Если открою рот — завою, от его передавшейся тоски и тревоги. Не могла отвечать, ни словом, ни звуком. Хотела одного — слышать, как он ждал и искал, и перебарывать свою необоснованную вину за то, что я в те годы равнодушно жила своей жизнью. Вечно бы его обнимать… но все-таки отступила, отлипла, и взяла рюкзак с пола. Глаза не поднимала, — сил не нашла.
— Что ты там потеряла?
— Фотографии. — В спокойном состоянии обе карточки быстро нашлись, и я протянула их ему. — Сама про все узнала недавно.
— У меня в то время была твоя фотография, пока одна скотина не уничтожила мой тайник… и фотоаппарат, гнида, разбил, и симки с кадрами я так и не нашел. Полжизни бы отдал… а это ты где достала?
— Андрей твое личное дело из Тольфы привез, я выпросила.
— Мне нужно было со слов начать. Не знал с каких… Одно чувство — схватить тебя и не отпускать. Испугал? Обнаглел?
— Нет.
Выдохнула и решилась взглянуть в лицо. Но продолжить словами «Я давно знаю, кто ты» — не смогла. Как оправдаться, что не призналась в этом, а молчала с самого февраля? Изуверка! Гранид надо мной измывался, третируя и устраивая проверки, но и я хороша — уже после коньячных откровений нужно было сказать ему правду.
Все вставало на свои места, срасталось покалеченное, возвращалось утерянное. Я сама чувствовала себя вчерашней «потеряшкой», которой так счастливо сегодня от нахождения самой себя. А теперь и Гранид меня нашел. Стоял у двери все еще бледный и, непривычно к его характеру, растерянный. Такой настоящий, родной и близкий, до каждой колючей ресницы — мой.
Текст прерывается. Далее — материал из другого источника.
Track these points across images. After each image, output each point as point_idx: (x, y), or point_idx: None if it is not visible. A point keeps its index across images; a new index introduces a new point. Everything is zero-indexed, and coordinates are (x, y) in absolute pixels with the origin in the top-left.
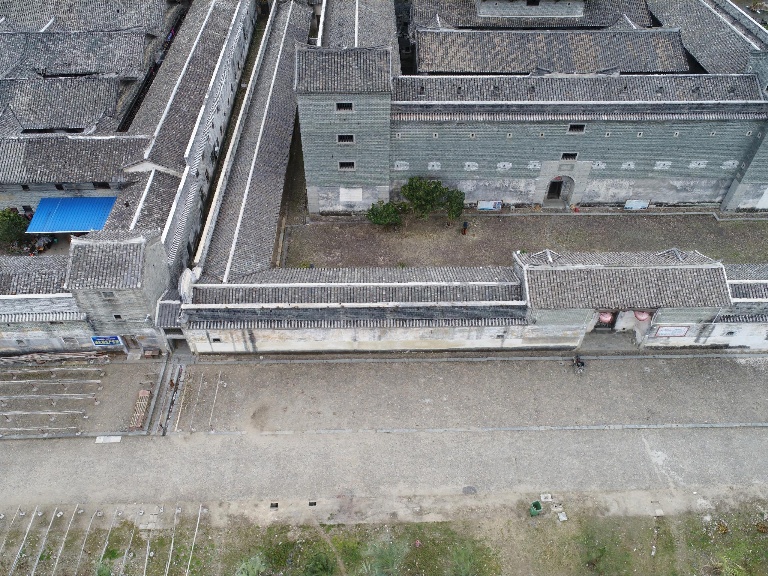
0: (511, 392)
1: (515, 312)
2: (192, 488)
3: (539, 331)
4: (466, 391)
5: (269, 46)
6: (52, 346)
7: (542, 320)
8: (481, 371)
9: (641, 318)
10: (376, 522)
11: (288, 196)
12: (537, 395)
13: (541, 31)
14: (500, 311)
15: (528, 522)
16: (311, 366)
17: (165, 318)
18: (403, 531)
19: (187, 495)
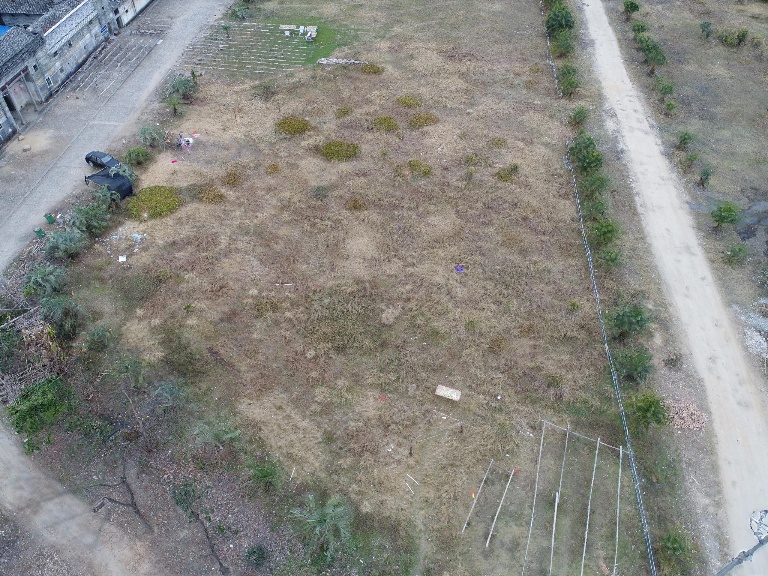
0: None
1: None
2: (197, 27)
3: None
4: None
5: None
6: (93, 46)
7: None
8: None
9: None
10: None
11: None
12: None
13: None
14: None
15: None
16: (154, 8)
17: (111, 4)
18: None
19: (200, 28)
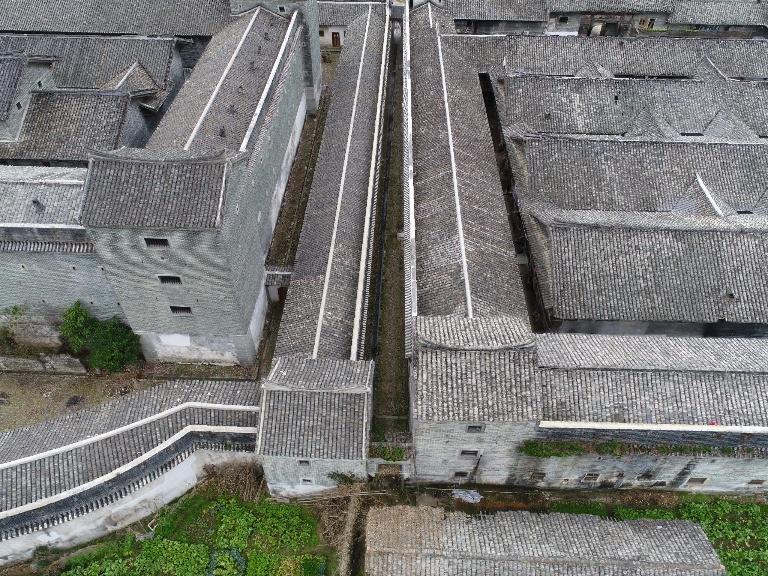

От любви ли это было? Мне не разобраться — а чувство приятное, собственническое, наглое — мой. И можно умирать от этого счастья.
— Будь эта «незабудка» проклята…
За стол не сели — тарелку поставили на подоконник, разлили чай и простояли у окна, как в привокзальном кафе, беря рулетики и перекусывая наспех. Я смотрела на крыльцо, разглядывая щербины ступеней и думая о деталях этой скудной картинки, отвлекая себя от того, чтобы не краснеть. Гранид смотрел на меня. И расстояние между нами так, в одну тарелку и было. Его не смущало ничто, как будто нарочно испытывал меня своим пристальным взглядом, то ли издеваясь, то ли серьезно. Растерянность ушла, ее сменила довольная ухмылка. Не выдержала:
— Я сейчас поперхнусь.
— Не могу оторваться, у тебя уши, как угли, красные. Даже мерцают.
— Отстань от моих ушей. Видишь, что взволнованная, и нарочно пялишься?
— Да.
Допив чай и вымыв от масла руки, я расколола волосы и закрыла эти симафорные сигналы. Он тоже сполоснул руки, растормошил отдыхающего Нюфа и ушел в коридор. Пора была уходить. Я закрыла окно, скинула посуду в раковину, в прихожей сунулась обратно в кеды, а пустой рюкзак на плечо.